INSTRUCTION — In the text of the entries below, change every "uploaded" to "submitted" and keep everything else the same. Leave out the pictures.

SUPPLIED MATERIAL —

= = = =

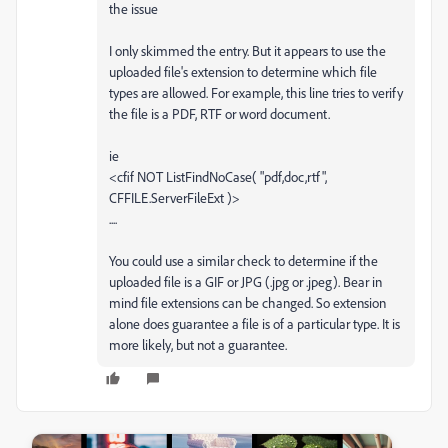
the issue
I only skimmed the entry. But it appears to use the
uploaded file's extension to determine which file
types are allowed. For example, this line tries to verify
the file is a PDF, RTF or word document.
ie
<cfif NOT ListFindNoCase( "pdf,doc,rtf",
CFFILE.ServerFileExt )>
....
You could use a similar check to determine if the
uploaded file is a GIF or JPG (.jpg or .jpeg). Bear in
mind file extensions can be changed. So extension
alone does guarantee a file is of a particular type. It is
more likely, but not a guarantee.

= = = =

REPLY TO THE TASK —
the issue
I only skimmed the entry. But it appears to use the
submitted file's extension to determine which file
types are allowed. For example, this line tries to verify
the file is a PDF, RTF or word document.
ie
<cfif NOT ListFindNoCase( "pdf,doc,rtf",
CFFILE.ServerFileExt )>
....
You could use a similar check to determine if the
submitted file is a GIF or JPG (.jpg or .jpeg). Bear in
mind file extensions can be changed. So extension
alone does guarantee a file is of a particular type. It is
more likely, but not a guarantee.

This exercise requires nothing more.